## Task prompt
Reproduce the material below word for word, starting at the line that contains "pose: elev=87.6 azim=144.7" and stopping after the line that contains "Dot at: (182, 152)". Leave the pictures out.

Dataset records

====================

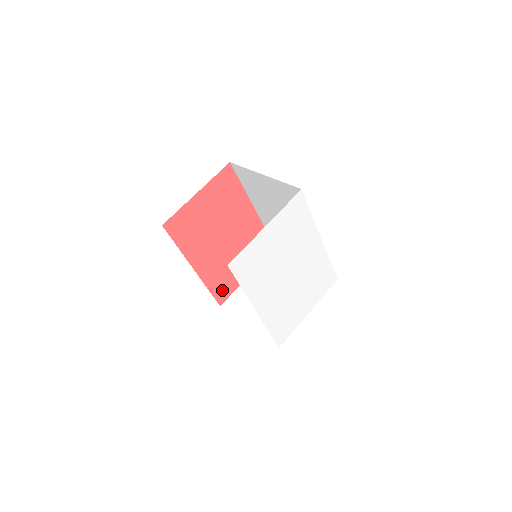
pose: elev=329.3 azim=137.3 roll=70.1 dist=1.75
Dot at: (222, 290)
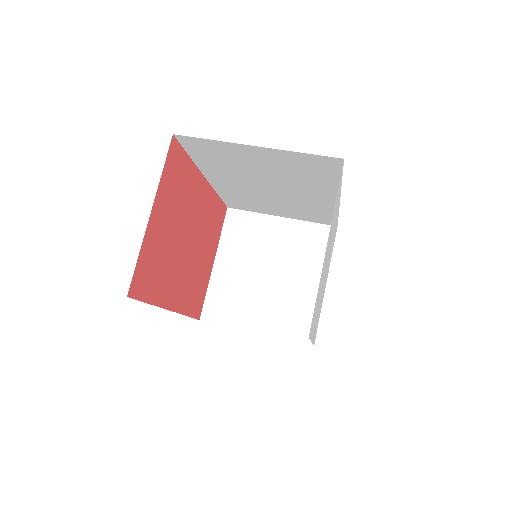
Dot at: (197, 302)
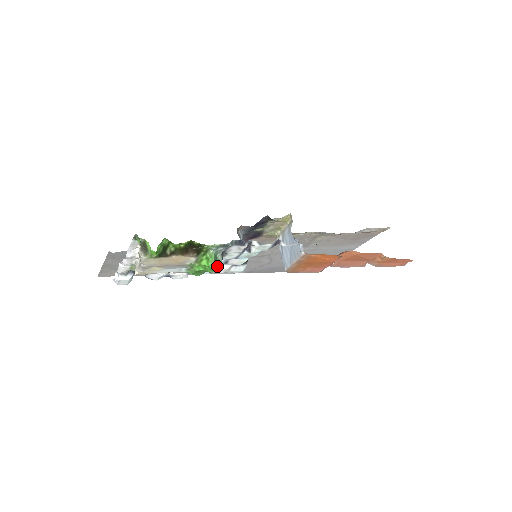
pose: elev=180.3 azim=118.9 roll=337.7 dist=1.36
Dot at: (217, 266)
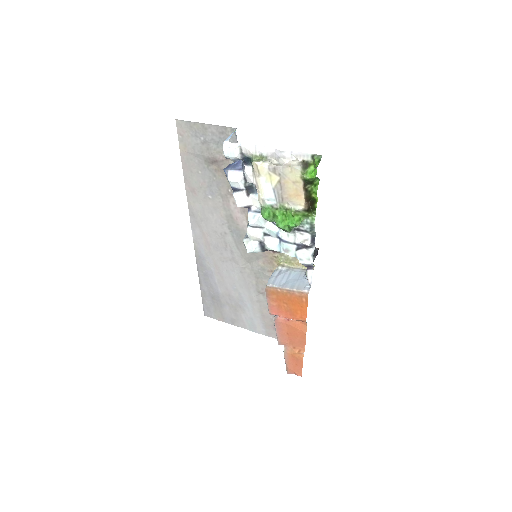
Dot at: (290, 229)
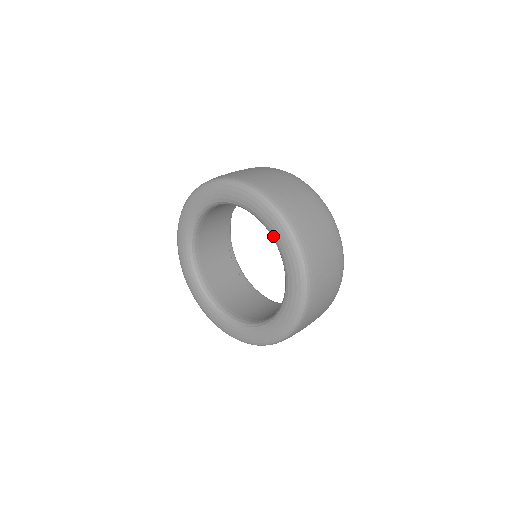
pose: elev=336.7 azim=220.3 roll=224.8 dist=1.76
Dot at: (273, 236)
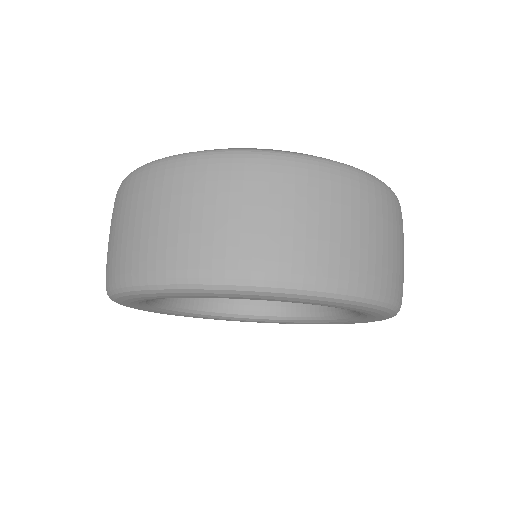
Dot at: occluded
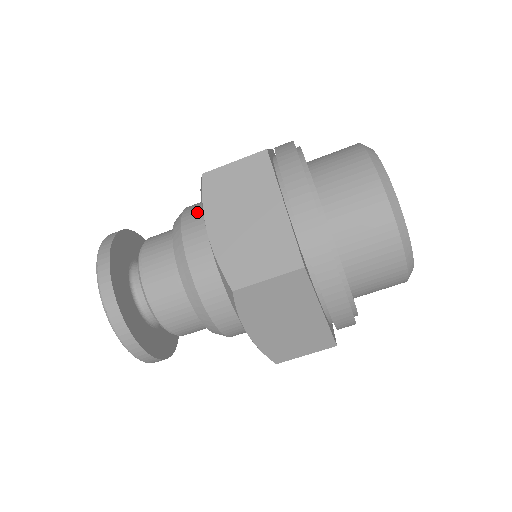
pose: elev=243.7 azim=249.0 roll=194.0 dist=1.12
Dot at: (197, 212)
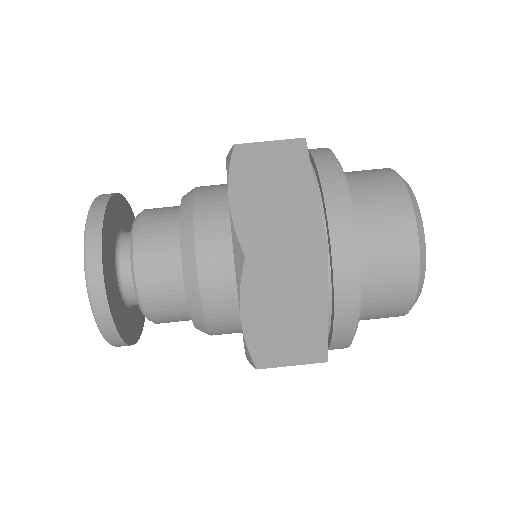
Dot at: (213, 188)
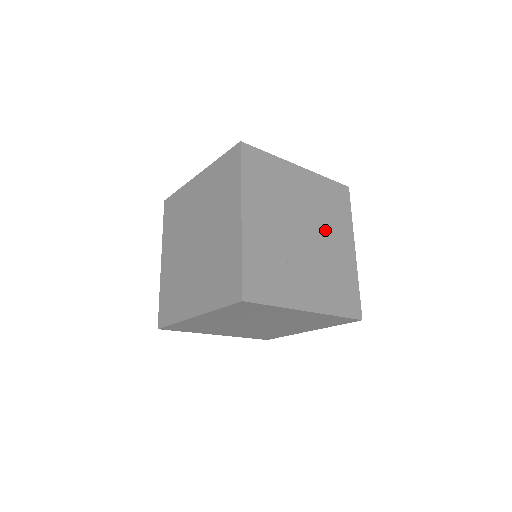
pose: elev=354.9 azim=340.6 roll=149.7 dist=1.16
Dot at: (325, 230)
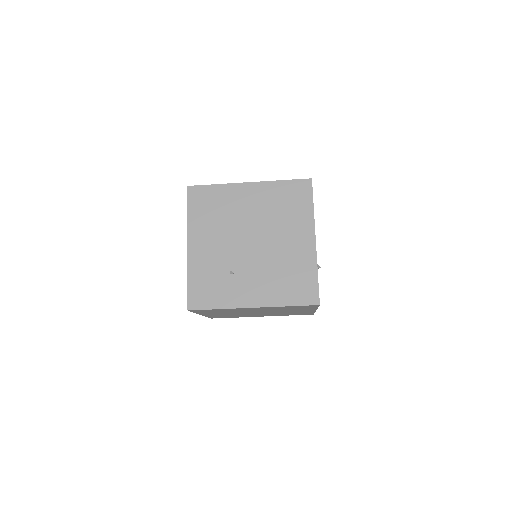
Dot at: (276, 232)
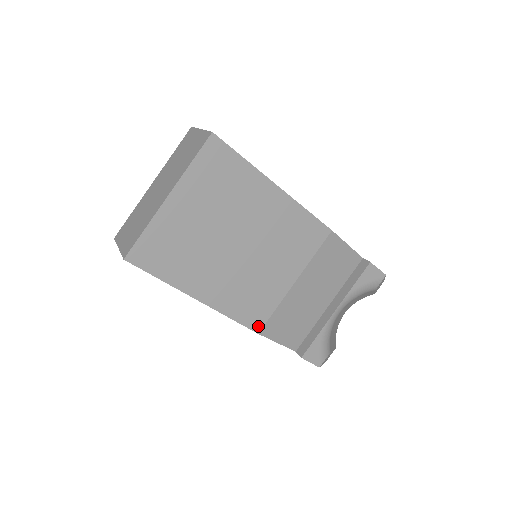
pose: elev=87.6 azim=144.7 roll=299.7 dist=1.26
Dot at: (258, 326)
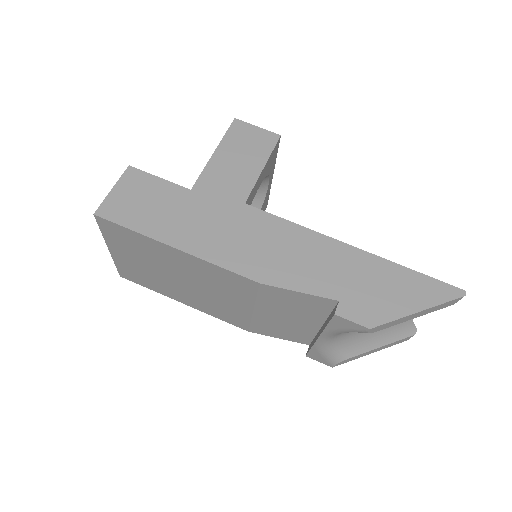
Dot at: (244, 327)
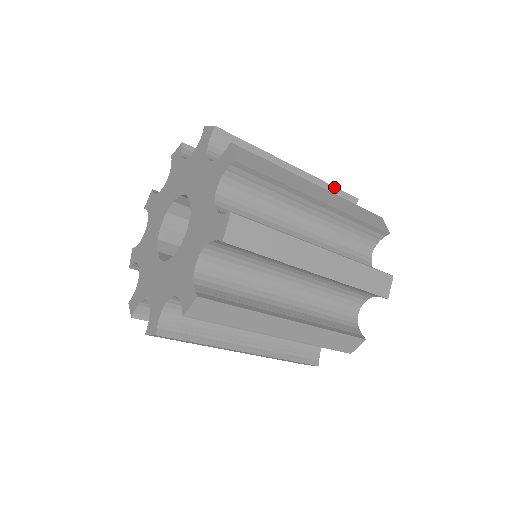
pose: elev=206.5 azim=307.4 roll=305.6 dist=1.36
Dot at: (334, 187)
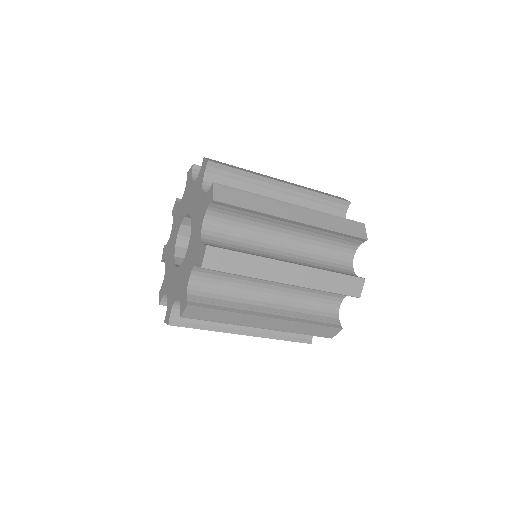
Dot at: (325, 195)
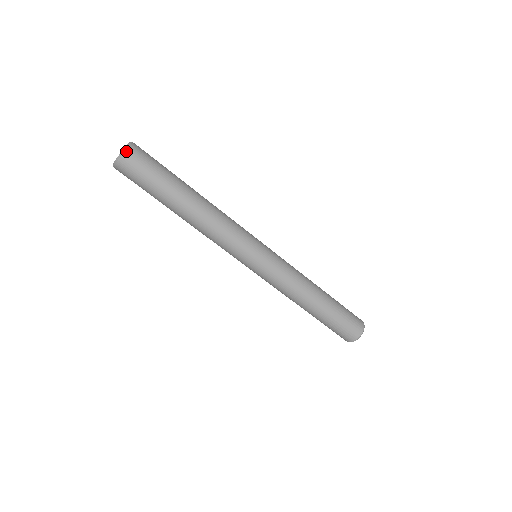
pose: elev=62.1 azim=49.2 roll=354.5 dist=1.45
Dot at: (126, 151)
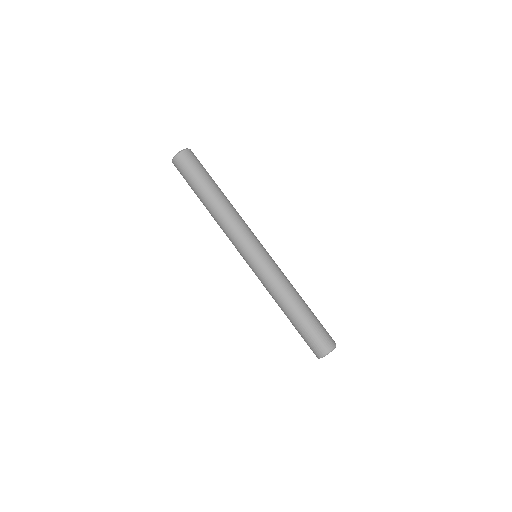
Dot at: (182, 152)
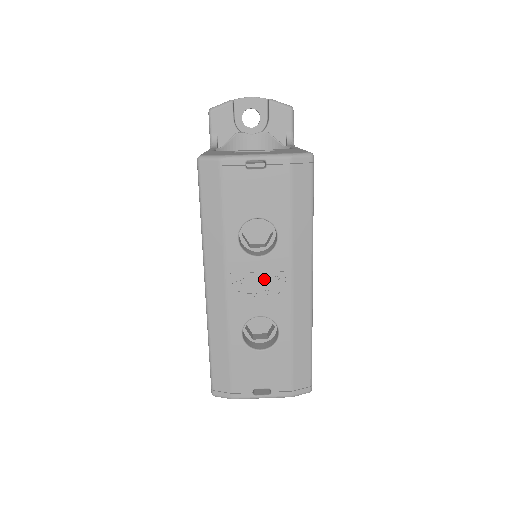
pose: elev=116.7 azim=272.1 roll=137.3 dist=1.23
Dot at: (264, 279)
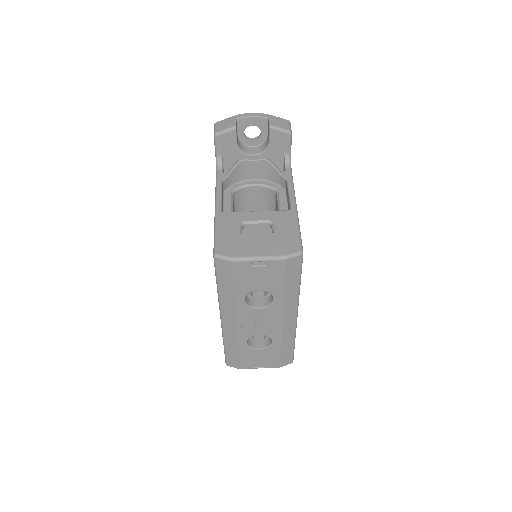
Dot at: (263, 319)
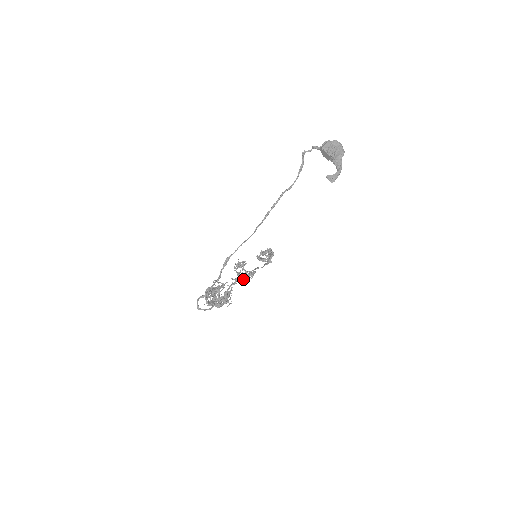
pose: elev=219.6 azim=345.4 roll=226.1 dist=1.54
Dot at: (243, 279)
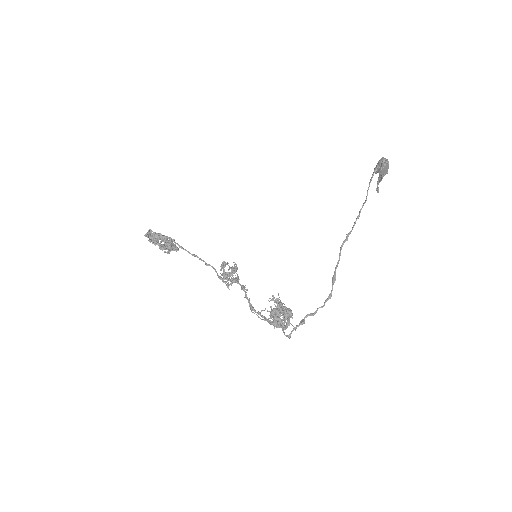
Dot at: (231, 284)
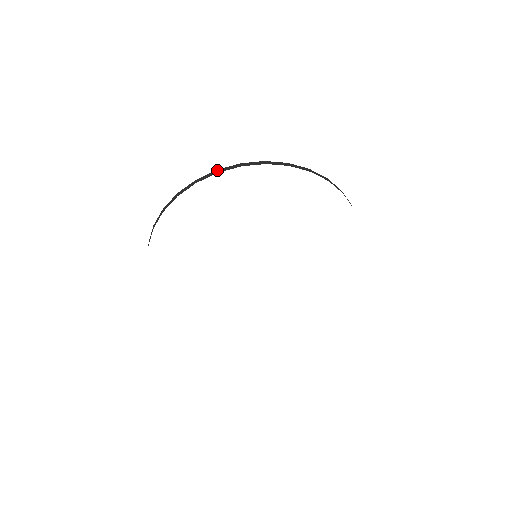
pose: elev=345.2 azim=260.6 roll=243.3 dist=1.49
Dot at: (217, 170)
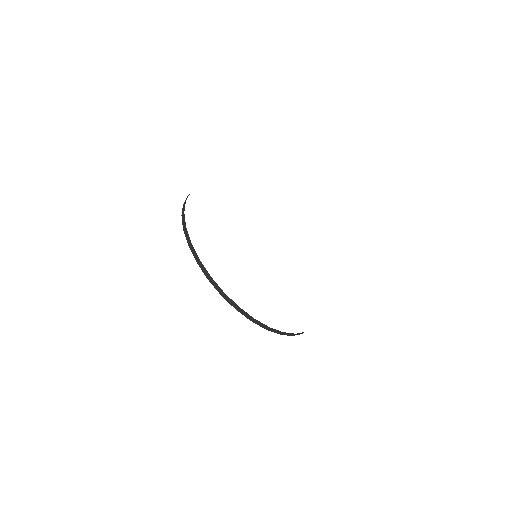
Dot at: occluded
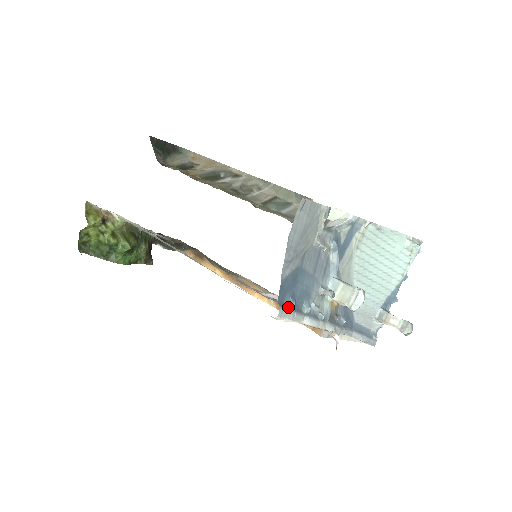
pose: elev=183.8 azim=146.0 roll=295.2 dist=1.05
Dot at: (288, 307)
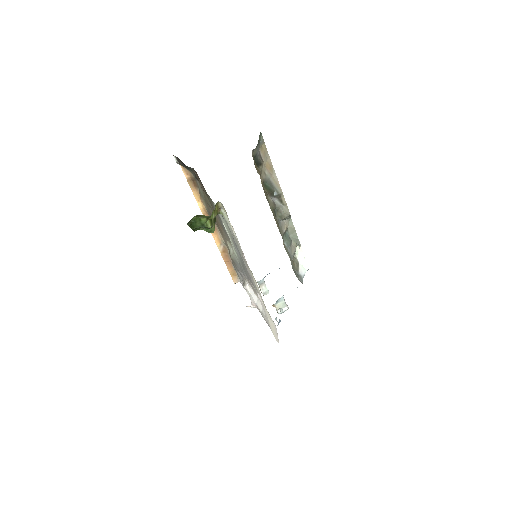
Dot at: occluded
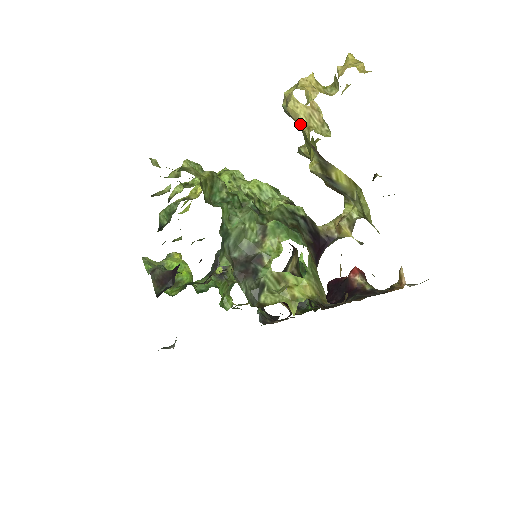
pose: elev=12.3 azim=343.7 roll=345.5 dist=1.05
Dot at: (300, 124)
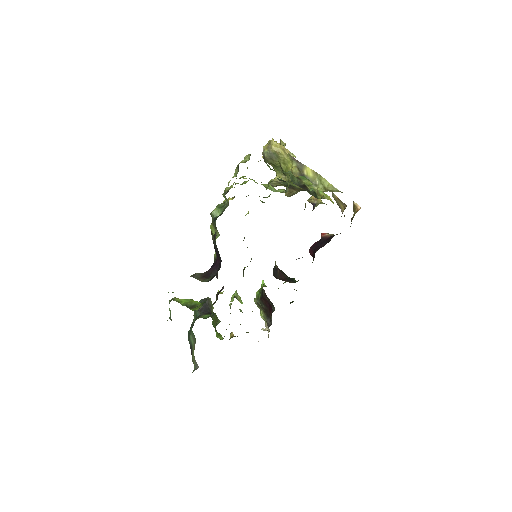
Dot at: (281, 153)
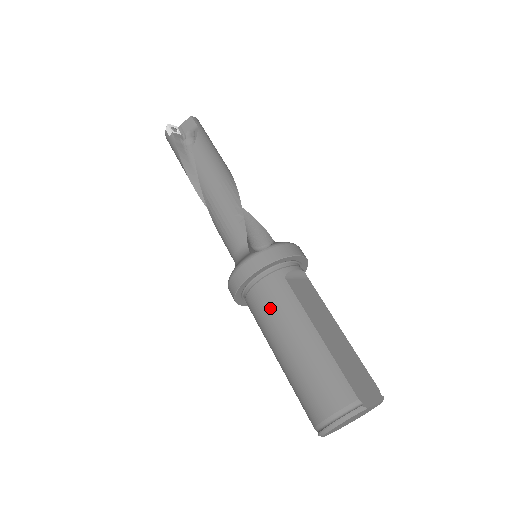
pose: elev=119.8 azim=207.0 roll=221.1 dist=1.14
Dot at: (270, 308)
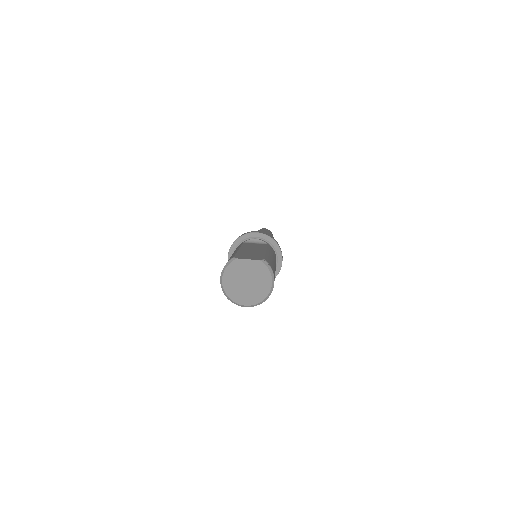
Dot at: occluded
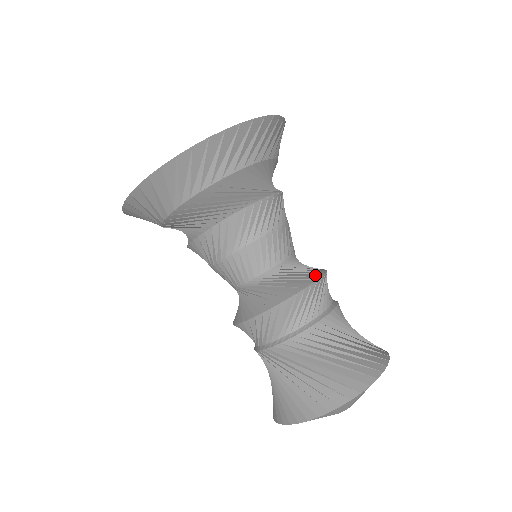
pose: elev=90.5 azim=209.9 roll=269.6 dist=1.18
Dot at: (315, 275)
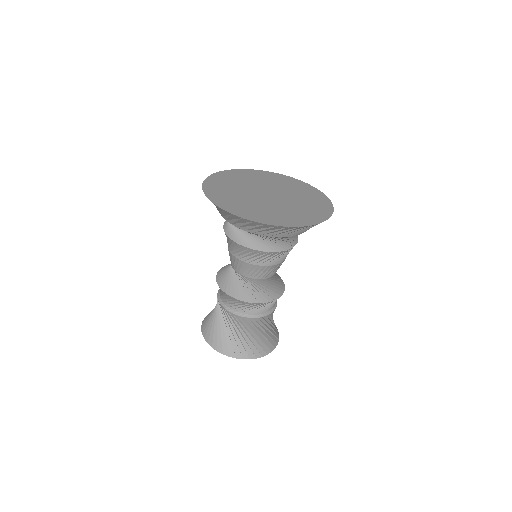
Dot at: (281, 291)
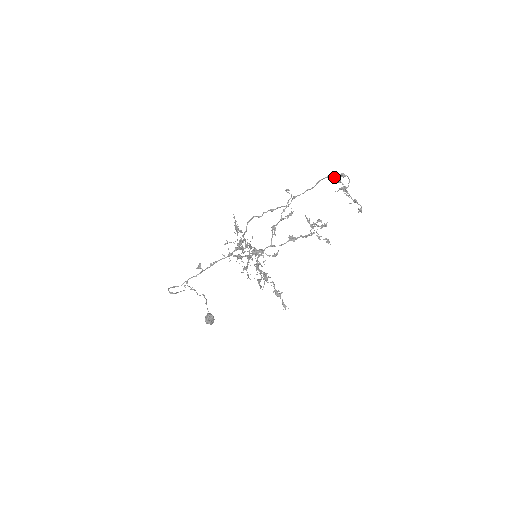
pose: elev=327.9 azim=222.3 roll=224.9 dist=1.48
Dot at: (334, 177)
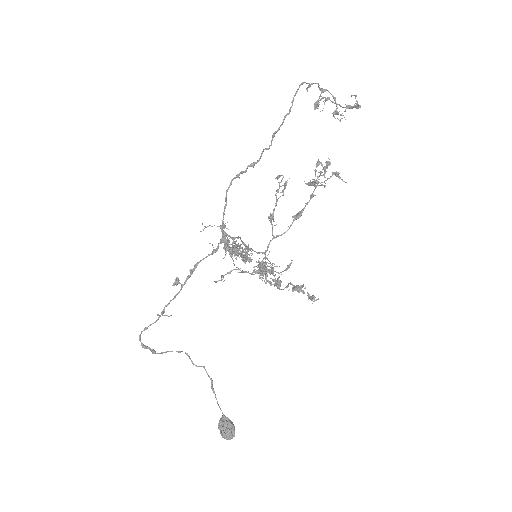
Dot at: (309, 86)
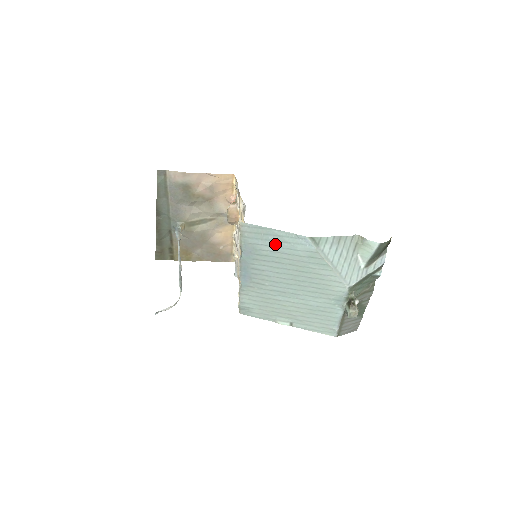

====================

## Correct output
pose: elev=87.6 azim=144.7 roll=299.7 dist=1.26
Dot at: (258, 326)
Dot at: (244, 327)
pose: elev=206.5 azim=307.4 roll=305.6 dist=1.36
Dot at: (334, 187)
Dot at: (325, 195)
pose: elev=62.1 azim=49.2 roll=354.5 dist=1.45
Dot at: (126, 151)
Dot at: (182, 152)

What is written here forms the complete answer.